After the relatively straightforward plot of The Liminal People, the action of its sequel sounds crazy. The sudden outburst of battle in the opening pages of The Liminal War parallels a sudden explosion of pseudo-scientific mysticism, time-travel, and an epic, cosmic scope for the series. Personally, the explanation of the higher powers that remained mysterious in the first novel approaches being too weird, something perhaps better left vague.
Yet, even with the weirdness of this sequel, it’s hard for me to dismiss it and firmly conclude that I prefer the first novel. Both share a central theme around the issue of slavery or control versus living a life of your own choosing, of having something taken from you versus the conscious decision of sacrifice for a greater good. Given the characters and the history explored, this is addressed from a racial standpoint. But Jama-Everett also raises the issue in the simple context of responsibility in general human community: in friendship and family. The two novels just have very different levels of science fantasy driving the plot around that central theme.
Also, The Liminal War does extremely well in improving from the first novel in a couple of key respects. First, it provides a greater point of view (indirectly) from Tamara, and reduces some of the sexist tendencies of Taggert (which makes sense as he grows as a character). But the most glorious aspect of The Liminal War is its infusion and support of the plot with music, history, and cultural traditions of people of color — a tapestry well beyond what the debut novel included.
Mico is an artist whose magical powers lie in the soul of his music, which in turn draws from his past and ancestry. As the novel’s heroes travel through the past in search of Prentis, they experience the potency of reggae and American blues/jazz through encounters with both Bob Marley and Robert Johnson. In a compellingly sublime segment of the novel, the trio travels by boat across a dangerous sea between time and realms. When faced with danger, Mico calls upon aid from ghosts of African slaves who died en route from their native lands whence they were seized.
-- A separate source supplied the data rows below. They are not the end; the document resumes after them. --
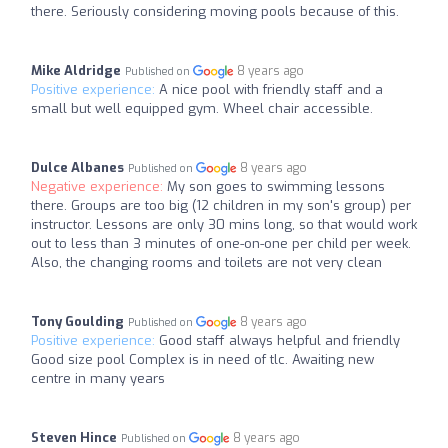
there. Seriously considering moving pools because of this.
Mike Aldridge
8 years ago
Published on
Positive experience:
A nice pool with friendly staff and a
small but well equipped gym. Wheel chair accessible.
Dulce Albanes
8 years ago
Published on
Negative experience:
My son goes to swimming lessons
there. Groups are too big (12 children in my son's group) per
instructor. Lessons are only 30 mins long, so that would work
out to less than 3 minutes of one-on-one per child per week.
Also, the changing rooms and toilets are not very clean
Tony Goulding
8 years ago
Published on
Positive experience:
Good staff always helpful and friendly
Good size pool Complex is in need of tlc. Awaiting new
centre in many years
Steven Hince
8 years ago
Published on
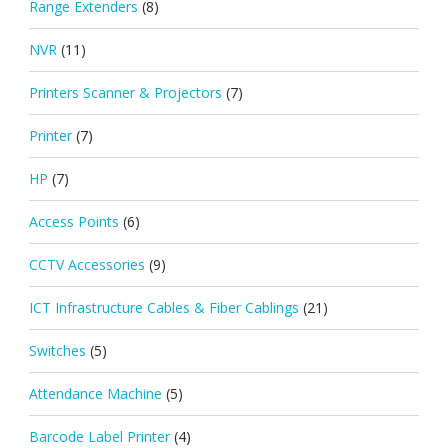
Range Extenders
(8)
NVR
(11)
Printers Scanner & Projectors
(7)
Printer
(7)
HP
(7)
Access Points
(6)
CCTV Accessories
(9)
ICT Infrastructure Cables & Fiber Cablings
(21)
Switches
(5)
Attendance Machine
(5)
Barcode Label Printer
(4)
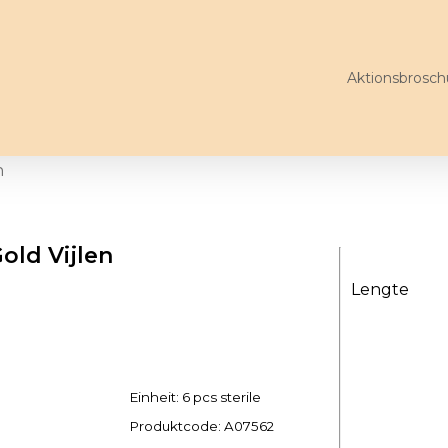
Aktionsbrosch
n
ld Vijlen
Lengte
Einheit: 6 pcs sterile
Produktcode:
A07562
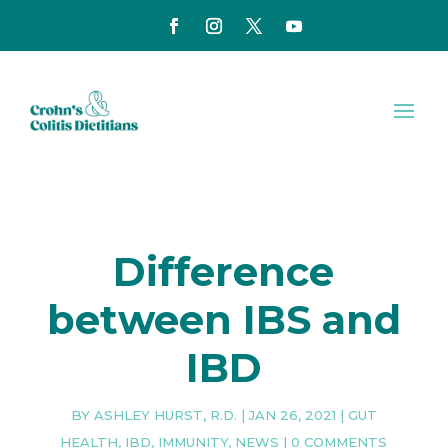
Difference
between IBS and
IBD
BY
ASHLEY HURST, R.D.
|
JAN 26, 2021
|
GUT
HEALTH
,
IBD
,
IMMUNITY
,
NEWS
|
0 COMMENTS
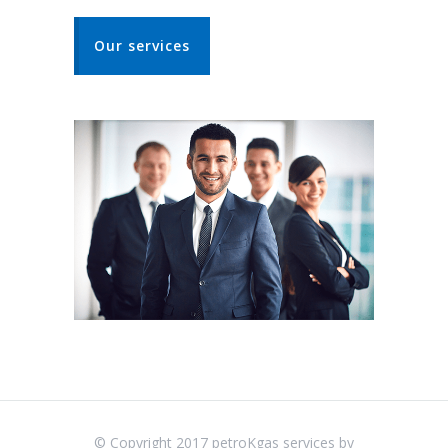
Our services
© Copyright 2017 petroKgas services by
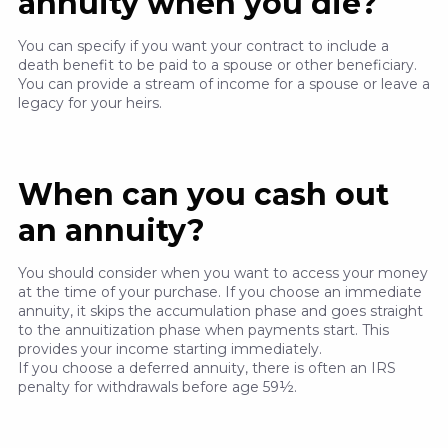
annuity when you die?
You can specify if you want your contract to include a
death benefit to be paid to a spouse or other beneficiary.
You can provide a stream of income for a spouse or leave a
legacy for your heirs.
When can you cash out
an annuity?
You should consider when you want to access your money
at the time of your purchase. If you choose an immediate
annuity, it skips the accumulation phase and goes straight
to the annuitization phase when payments start. This
provides your income starting immediately.
If you choose a deferred annuity, there is often an IRS
penalty for withdrawals before age 59½.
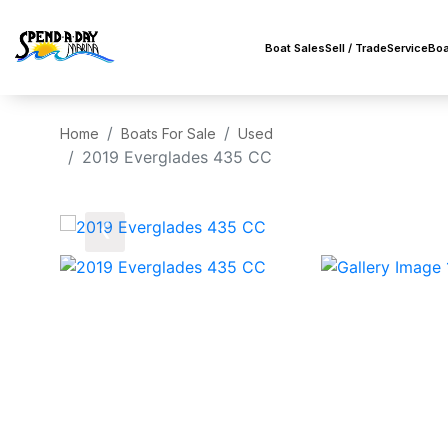
Boat Sales
Sell / Trade
Service
Boa
Home
Boats For Sale
Used
2019 Everglades 435 CC
‹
Prentis’ safety and the defeat of the forces of entropy thus become intimately linked with aspects of Black culture and history; the might of the future is built upon the unique soul, toil, and sacrifice of the past. It is a reversal of the violent thefts enacted by society in attempts to oppress and weaken a group of people; it turns this perversion into a celebrated freedom that entails purposeful giving for achieving pride and strength.
The Liminal War is thus rich in action and meaning that is impressive for its short length. Yet, there is a bit of a downside to such compact writing; some things can end up feeling undeveloped. The intricacies of all the otherworldly factions and the magical time travel of the story flowed too fast for me to easily grasp. Also, the novel sorely needs a section to further establish Prentis, a character who is largely absent from both novels, but whose safety is the empathic link here between readers and character motivation. The reader has never gotten to see this new family grow close together, so it is harder to become invested.
Nevertheless, The Liminal War is still an effective and remarkable novel that will interest anyone who enjoyed the first book, and I can reasonably see readers liking either one over the other for various, fair reasons. I really look forward to the next entry in this series, the further growth of its characters and its textured layers of Black culture and history.